So ging´s am nächsten Morgen (Dienstag 04.10.) gemütlich (ohne Stau) nach Hause. Und da ich kein Angler bin der Massen an Filets mit nach Hause nehmen muss um glücklich zu sein, war dies mal wieder ein Super Angelwochenende mit vielen tollen Boardi-Bekanntschaften #6 .
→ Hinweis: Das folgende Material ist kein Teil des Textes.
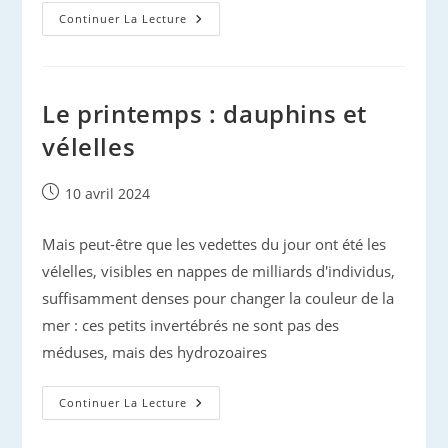
Prospection
Continuer La Lecture
Cétologique
De
Printemps
Le printemps : dauphins et
vélelles
Publication
10 avril 2024
publiée :
Mais peut-être que les vedettes du jour ont été les
vélelles, visibles en nappes de milliards d'individus,
suffisamment denses pour changer la couleur de la
mer : ces petits invertébrés ne sont pas des
méduses, mais des hydrozoaires
Le
Continuer La Lecture
Printemps
:
Dauphins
Und natürlich komme ich nächste Jahr wieder. Und dann will ich Platte sehen.

Bis dann

Euer Schütti


----------



## sunny (12. Oktober 2005)

*AW: Schütti.... zurück von Fehmarn !!!*

Feiner Bericht Schütti#6 . Und wie wir Fisch fangen werden. Inselverbot werden sie uns erteilen|supergri .


----------



## Schütti (12. Oktober 2005)

*AW: Schütti.... zurück von Fehmarn !!!*

@ Sunny

...wenn´s dann soweit gekommen ist (Inselverbot) fahren wir mit meinem Turboboot  |supergri von Grossenbrode aus an die Insel.
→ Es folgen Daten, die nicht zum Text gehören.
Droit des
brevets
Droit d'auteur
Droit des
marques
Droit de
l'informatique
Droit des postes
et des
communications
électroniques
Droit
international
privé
Und da die Fehmeraner immer "Weissen Riese" trinken, sehen die uns sowieso nicht. @Nordlicht  .

Bis dann

Schütti


----------



## Micky (12. Oktober 2005)

*AW: Schütti.... zurück von Fehmarn !!!*

[





			
				sunny schrieb:
			
		

> Feiner Bericht Schütti#6 . Und wie wir Fisch fangen werden. Inselverbot werden sie uns erteilen|supergri .


Immer diese Theoretiker... #d  


			
				Schütti schrieb:
			
		

> Und da die Fehmeraner immer "Weissen Riese" trinken, sehen die uns sowieso nicht. @Nordlicht  .
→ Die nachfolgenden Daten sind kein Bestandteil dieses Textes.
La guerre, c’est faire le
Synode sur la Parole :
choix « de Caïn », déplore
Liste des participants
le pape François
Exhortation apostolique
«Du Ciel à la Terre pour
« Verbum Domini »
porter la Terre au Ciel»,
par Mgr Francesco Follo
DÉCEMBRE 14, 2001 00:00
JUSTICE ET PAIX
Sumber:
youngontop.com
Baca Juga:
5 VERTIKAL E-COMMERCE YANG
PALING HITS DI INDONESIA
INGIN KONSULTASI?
ja ja, das ist schon ein sehr merkwürdiges Völkchen... aber trotzdem ein sehr schöner Bericht.


----------



## Nordlicht (12. Oktober 2005)

*AW: Schütti.... zurück von Fehmarn !!!*

hast du schön geschrieben #6 
hättest du ein boot und keine gummiwurst hättest du dich zur ansteuerung - sund begeben und fangen können.
hättest du bessere ohren hättest du gehört das ich sagte fahr nach links zum camping auf 5 meter und fange da schollen...und wer ruft mich an und sagt ich bin hier direkt neben der brücke |kopfkrat  :m 
hätte, hätte, hätte

na mal sehen ob es im mai besser klappt...obwohl es da schon wieder fast zu warm ist, mein boot kommt ende februar wieder ins wasser


----------



## Schütti (12. Oktober 2005)

*AW: Schütti.... zurück von Fehmarn !!!*

Ich hab´ "Zwergi" am Montag übrigens noch eine Besuch abgestattet.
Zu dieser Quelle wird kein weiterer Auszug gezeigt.